▶ **WHAT IS REQUIRED**: Copy the trial report below between "He suggested that" and "pull them tight.", inclusive, substituting "coroner" for "medical examiner".

▶ **DOCUMENT PASSAGE**:
►

Judge weighs fate of man accused of killing girl, 14
The fate of a Plymouth Township man accused of raping and murdering his girlfriend's 14-year-old daughter now rests with a Montgomery County Court judge.
The fate of a Plymouth Township man accused of raping and murdering his girlfriend's 14-year-old daughter now rests with a Montgomery County Court judge.
Judge William J. Furber heard closing arguments yesterday in the nonjury trial of Mark Patrick O'Donnell, 48. The judge said he planned to review the evidence, including more than 100 exhibits, and announce his verdict tomorrow morning.
Many facts are undisputed.
O'Donnell admits strangling Ebony Dorsey on Dec. 7. She had been babysitting O'Donnell's daughter so he could spend the night doing drugs with the victim's mother, Danielle Cattie, 34, of Whitpain Township.
He concedes that he used cocaine and that he abused the corpse, stuffing it into a 20-gallon storage container, which he hid on a relative's property. But he denies sexually assaulting the Wissahickon High honors student.
Defense attorney Thomas C. Egan III said his client's "obviously aberrant, horrific, violent behavior" would not have occurred absent the drug abuse. O'Donnell did not take the stand.
"But for the cocaine usage, Ebony Dorsey would have gone to school that day," Egan said. "In this case we have a completely normal human being when he's not under the influence of any illegal substance."
Egan said cocaine forced O'Donnell to "snap," rendering him too impaired to form the specific intent to kill required for a first-degree murder conviction.
First Assistant District Attorney Kevin R. Steele strongly disagreed, arguing that O'Donnell's deliberate actions before, during and after the crimes proved otherwise.
"Just at the point that he's killing her, that's when the faculties are gone?" asked Steele.
He suggested that the teen's asphyxiation, which the medical examiner testified could have taken up to six minutes, required O'Donnell to take off the girl's pajama pants, knot them twice, wrap them around her neck, and pull them tight.
"Based on that alone, you have the specific intent," he said.
Michael O'Donnell, one of O'Donnell's five siblings, traveled from Florida to attend the trial daily with his mother and sister. He said such behavior was totally out of character for his brother. Another brother was unable to join them because he was subpoenaed as a defense witness.
Similarly, Cattie, a prosecution witness, was barred from viewing the proceeding until closing arguments.
"I just want justice to be done," she said.
O'Donnell is also a "possible suspect" in the May 2006 triple slaying of a Philadelphia family at their Port Richmond home, where O'Donnell had been assigned as a private-duty nurse.
Lt. Frank Vanore, a Philadelphia police spokesman, said yesterday that the case was still under investigation and that a grand jury prevented the department from commenting.

◄

▶ **DATA SUPPLIED**:
►

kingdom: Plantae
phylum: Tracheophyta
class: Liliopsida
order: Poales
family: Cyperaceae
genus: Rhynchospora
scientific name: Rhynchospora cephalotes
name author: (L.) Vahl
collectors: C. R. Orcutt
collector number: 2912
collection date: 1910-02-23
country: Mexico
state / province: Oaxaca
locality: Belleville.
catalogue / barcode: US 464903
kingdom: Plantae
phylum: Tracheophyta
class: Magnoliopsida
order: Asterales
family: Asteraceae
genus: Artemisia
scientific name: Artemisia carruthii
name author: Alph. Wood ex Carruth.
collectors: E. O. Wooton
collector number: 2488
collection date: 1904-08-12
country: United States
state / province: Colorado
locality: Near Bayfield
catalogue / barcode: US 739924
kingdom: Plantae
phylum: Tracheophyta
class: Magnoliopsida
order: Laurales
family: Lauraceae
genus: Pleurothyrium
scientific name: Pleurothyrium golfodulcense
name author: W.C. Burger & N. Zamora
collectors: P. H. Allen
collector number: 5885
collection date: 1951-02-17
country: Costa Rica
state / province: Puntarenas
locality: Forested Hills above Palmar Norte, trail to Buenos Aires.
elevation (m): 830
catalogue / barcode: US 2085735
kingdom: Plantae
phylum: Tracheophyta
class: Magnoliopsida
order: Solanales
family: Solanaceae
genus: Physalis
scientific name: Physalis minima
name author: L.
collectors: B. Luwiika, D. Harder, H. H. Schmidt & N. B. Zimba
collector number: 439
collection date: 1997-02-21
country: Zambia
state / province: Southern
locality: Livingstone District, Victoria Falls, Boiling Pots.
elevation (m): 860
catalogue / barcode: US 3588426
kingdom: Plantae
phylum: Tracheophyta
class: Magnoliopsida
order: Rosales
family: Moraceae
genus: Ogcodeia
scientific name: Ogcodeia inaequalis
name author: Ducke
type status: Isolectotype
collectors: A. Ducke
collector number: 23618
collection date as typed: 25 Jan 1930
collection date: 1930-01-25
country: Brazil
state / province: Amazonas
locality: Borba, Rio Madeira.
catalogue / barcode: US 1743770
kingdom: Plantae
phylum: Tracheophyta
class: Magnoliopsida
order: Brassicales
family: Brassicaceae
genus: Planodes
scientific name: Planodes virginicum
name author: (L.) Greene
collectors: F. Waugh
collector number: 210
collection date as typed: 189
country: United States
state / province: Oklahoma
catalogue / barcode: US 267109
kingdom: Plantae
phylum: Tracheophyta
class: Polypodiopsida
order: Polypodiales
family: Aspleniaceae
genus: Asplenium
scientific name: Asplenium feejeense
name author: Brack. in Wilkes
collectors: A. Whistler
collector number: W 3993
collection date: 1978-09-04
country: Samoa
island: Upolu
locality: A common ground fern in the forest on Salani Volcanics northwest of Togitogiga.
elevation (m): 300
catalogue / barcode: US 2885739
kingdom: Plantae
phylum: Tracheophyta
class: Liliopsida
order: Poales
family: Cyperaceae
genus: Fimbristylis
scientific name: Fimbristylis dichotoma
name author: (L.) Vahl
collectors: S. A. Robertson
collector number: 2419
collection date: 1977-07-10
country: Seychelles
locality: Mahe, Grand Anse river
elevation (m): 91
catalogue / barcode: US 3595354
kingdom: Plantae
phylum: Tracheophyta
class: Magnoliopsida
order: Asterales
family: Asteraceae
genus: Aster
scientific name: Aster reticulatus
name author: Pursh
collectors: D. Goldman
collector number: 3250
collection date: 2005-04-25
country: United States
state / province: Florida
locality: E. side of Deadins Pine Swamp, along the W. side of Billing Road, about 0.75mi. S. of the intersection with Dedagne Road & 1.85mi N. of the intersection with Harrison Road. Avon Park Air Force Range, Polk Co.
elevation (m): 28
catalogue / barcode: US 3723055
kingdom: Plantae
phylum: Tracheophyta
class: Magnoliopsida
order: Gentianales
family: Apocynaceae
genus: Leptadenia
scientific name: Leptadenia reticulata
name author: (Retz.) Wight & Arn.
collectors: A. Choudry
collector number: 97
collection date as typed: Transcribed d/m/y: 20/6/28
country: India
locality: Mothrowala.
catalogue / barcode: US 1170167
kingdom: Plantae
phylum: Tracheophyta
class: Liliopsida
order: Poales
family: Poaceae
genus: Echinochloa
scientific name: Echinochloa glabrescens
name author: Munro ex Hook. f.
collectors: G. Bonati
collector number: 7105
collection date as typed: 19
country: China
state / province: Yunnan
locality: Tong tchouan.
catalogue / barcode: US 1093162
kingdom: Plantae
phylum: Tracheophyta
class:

◄

▶ **OUTPUT FOR THIS EXERCISE**:
He suggested that the teen's asphyxiation, which the coroner testified could have taken up to six minutes, required O'Donnell to take off the girl's pajama pants, knot them twice, wrap them around her neck, and pull them tight.